El objetivo de vencer al Bidasoa requería, entre otras cosas, un rendimiento excepcional en la portería. No obstante, tanto Bar como César Pérez no lograron alcanzar la efectividad necesaria, con un rendimiento del 21% que dejó mucho que desear. La situación se complicó aún más cuando otra exclusión, en esta ocasión de Gedo, selló el destino del Recoletas.
El Bidasoa, aunque también tuvo sus dificultades en la portería, mostró una defensa sólida que impidió que el equipo local lograra una remontada. Con una ventaja de 3-4 goles, el Bidasoa se consolidó en la cancha, mientras el Recoletas luchaba por mantener el ritmo, que se vio afectado por la falta de frescura en la ofensiva. A pesar de los tiempos muertos solicitados por Pisonero en los minutos 36 y 47, el equipo no pudo recuperar el ímpetu necesario para cambiar el rumbo del partido.
En la primera línea del Bidasoa, jugadores como Salinas, Mujica y Nieto generaron un daño considerable, mientras que el joven central Mario Nevado destacó al marcar 10 goles de 12 lanzamientos. Este efectivo rendimiento contribuyó a la victoria del equipo visitante, que sigue avanzando en su búsqueda por el subcampeonato.
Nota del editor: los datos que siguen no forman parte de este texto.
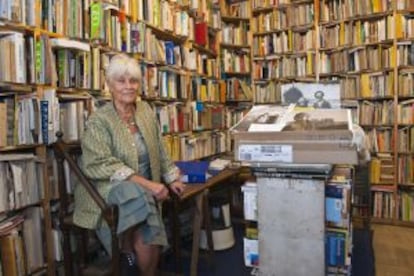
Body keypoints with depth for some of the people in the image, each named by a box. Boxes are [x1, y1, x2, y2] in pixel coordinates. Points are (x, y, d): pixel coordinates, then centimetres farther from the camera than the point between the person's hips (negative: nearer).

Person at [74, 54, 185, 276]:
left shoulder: (146, 111, 8)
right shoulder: (99, 121, -8)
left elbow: (159, 151, 16)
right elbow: (101, 165, -20)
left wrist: (172, 178, 8)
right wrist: (146, 183, -26)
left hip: (144, 192, 4)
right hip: (108, 191, -3)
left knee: (151, 238, -23)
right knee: (134, 195, -35)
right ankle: (127, 253, -8)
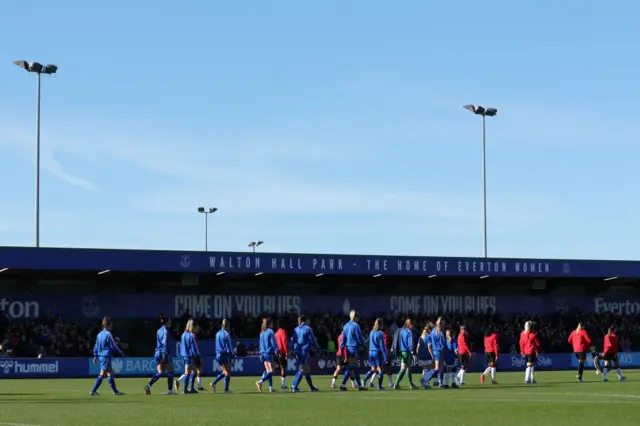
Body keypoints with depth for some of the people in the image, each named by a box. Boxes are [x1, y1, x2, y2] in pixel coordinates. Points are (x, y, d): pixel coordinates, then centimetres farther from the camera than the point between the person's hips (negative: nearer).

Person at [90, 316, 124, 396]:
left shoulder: (99, 334, 10)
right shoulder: (108, 334, -14)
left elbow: (96, 346, 14)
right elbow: (113, 346, -11)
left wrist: (95, 356, 19)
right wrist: (121, 353, 1)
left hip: (101, 356, 8)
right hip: (106, 356, -8)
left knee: (110, 374, 13)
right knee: (102, 375, -7)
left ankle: (115, 391, 17)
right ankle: (93, 391, -10)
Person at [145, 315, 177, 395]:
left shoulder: (159, 331, 16)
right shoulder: (166, 331, -10)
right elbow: (165, 343, -18)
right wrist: (164, 354, -22)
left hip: (158, 353, 8)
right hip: (165, 353, -8)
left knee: (160, 372, 5)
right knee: (170, 372, 4)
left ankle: (148, 385, -14)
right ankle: (170, 390, 5)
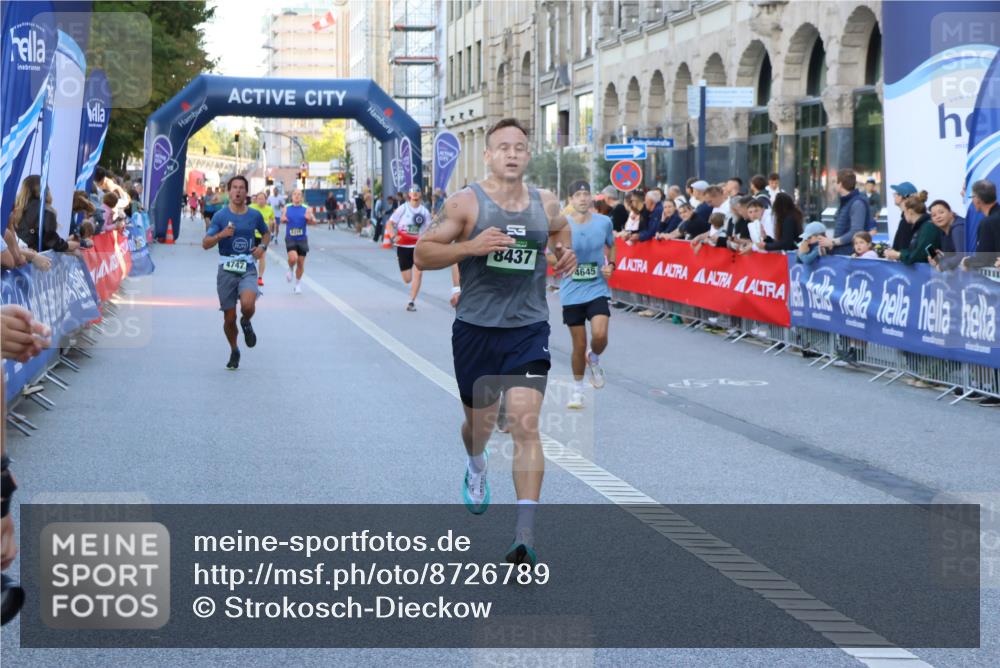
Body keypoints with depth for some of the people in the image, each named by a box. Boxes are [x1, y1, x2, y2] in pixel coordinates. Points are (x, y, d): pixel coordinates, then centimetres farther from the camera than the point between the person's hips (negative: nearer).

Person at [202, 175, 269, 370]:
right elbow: (205, 244, -5)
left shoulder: (255, 215, 5)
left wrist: (262, 247, 4)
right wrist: (221, 234, -23)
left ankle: (246, 323, 9)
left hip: (248, 268, 0)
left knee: (248, 305, -28)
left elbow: (266, 233, 25)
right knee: (229, 318, 3)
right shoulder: (220, 216, -2)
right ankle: (234, 351, 28)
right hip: (227, 270, 0)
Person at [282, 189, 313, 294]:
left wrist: (309, 219, -25)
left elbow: (313, 222, -2)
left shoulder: (306, 209, 0)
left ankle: (298, 284, 24)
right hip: (290, 239, -1)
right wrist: (283, 219, -10)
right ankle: (290, 270, 12)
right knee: (293, 258, -23)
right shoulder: (287, 208, 3)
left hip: (302, 239, 1)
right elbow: (282, 219, 15)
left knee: (301, 263, 5)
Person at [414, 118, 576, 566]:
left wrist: (568, 259, -1)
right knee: (479, 421, 16)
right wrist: (470, 246, -23)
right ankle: (476, 468, 54)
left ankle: (526, 533, -16)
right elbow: (422, 254, -7)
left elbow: (564, 244, 23)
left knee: (526, 424, -14)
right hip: (475, 329, 0)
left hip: (528, 330, 0)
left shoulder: (547, 205, 4)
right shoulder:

En resumen, el Recoletas Atlético Valladolid mostró valentía y determinación, pero el cansancio acumulado y las decisiones arbitrales jugaron en su contra. El encuentro, que se llevó a cabo en Anoeta, dejó claro que la competencia en la liga es feroz y que cada partido cuenta, especialmente en momentos donde la plantilla enfrenta un calendario ajustado.
Con este resultado, el Recoletas deberá reflexionar sobre su desempeño y preparar su estrategia para los próximos encuentros, con la esperanza de revertir la situación y conseguir mejores resultados en el futuro. La liga continúa y los gladiadores azules aún tienen la oportunidad de demostrar su valía en la competición.